■ **Work item**
From the data below, restate every line word for word.

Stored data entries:

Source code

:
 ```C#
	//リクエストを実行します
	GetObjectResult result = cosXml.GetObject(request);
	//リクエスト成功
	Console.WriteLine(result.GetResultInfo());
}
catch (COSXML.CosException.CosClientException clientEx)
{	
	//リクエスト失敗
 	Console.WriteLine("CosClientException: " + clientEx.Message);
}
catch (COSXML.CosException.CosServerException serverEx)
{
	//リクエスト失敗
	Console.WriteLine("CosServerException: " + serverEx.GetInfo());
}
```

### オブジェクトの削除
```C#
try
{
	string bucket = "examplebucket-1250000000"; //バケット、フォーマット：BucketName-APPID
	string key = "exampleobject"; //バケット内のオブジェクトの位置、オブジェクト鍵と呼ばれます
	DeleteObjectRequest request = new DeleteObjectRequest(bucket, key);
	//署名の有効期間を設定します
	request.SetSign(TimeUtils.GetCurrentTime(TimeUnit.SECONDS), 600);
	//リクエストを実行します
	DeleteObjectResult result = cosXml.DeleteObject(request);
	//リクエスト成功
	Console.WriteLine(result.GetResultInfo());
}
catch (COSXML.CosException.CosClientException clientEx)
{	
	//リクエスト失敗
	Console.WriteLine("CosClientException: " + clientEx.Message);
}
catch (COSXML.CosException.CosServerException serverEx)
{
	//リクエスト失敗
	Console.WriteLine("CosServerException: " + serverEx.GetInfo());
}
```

■ **Task response**
Source code

:
 ```C#
	//リクエストを実行します
	GetObjectResult result = cosXml.GetObject(request);
	//リクエスト成功
	Console.WriteLine(result.GetResultInfo());
}
catch (COSXML.CosException.CosClientException clientEx)
{	
	//リクエスト失敗
 	Console.WriteLine("CosClientException: " + clientEx.Message);
}
catch (COSXML.CosException.CosServerException serverEx)
{
	//リクエスト失敗
	Console.WriteLine("CosServerException: " + serverEx.GetInfo());
}
```

### オブジェクトの削除
```C#
try
{
	string bucket = "examplebucket-1250000000"; //バケット、フォーマット：BucketName-APPID
	string key = "exampleobject"; //バケット内のオブジェクトの位置、オブジェクト鍵と呼ばれます
	DeleteObjectRequest request = new DeleteObjectRequest(bucket, key);
	//署名の有効期間を設定します
	request.SetSign(TimeUtils.GetCurrentTime(TimeUnit.SECONDS), 600);
	//リクエストを実行します
	DeleteObjectResult result = cosXml.DeleteObject(request);
	//リクエスト成功
	Console.WriteLine(result.GetResultInfo());
}
catch (COSXML.CosException.CosClientException clientEx)
{	
	//リクエスト失敗
	Console.WriteLine("CosClientException: " + clientEx.Message);
}
catch (COSXML.CosException.CosServerException serverEx)
{
	//リクエスト失敗
	Console.WriteLine("CosServerException: " + serverEx.GetInfo());
}
```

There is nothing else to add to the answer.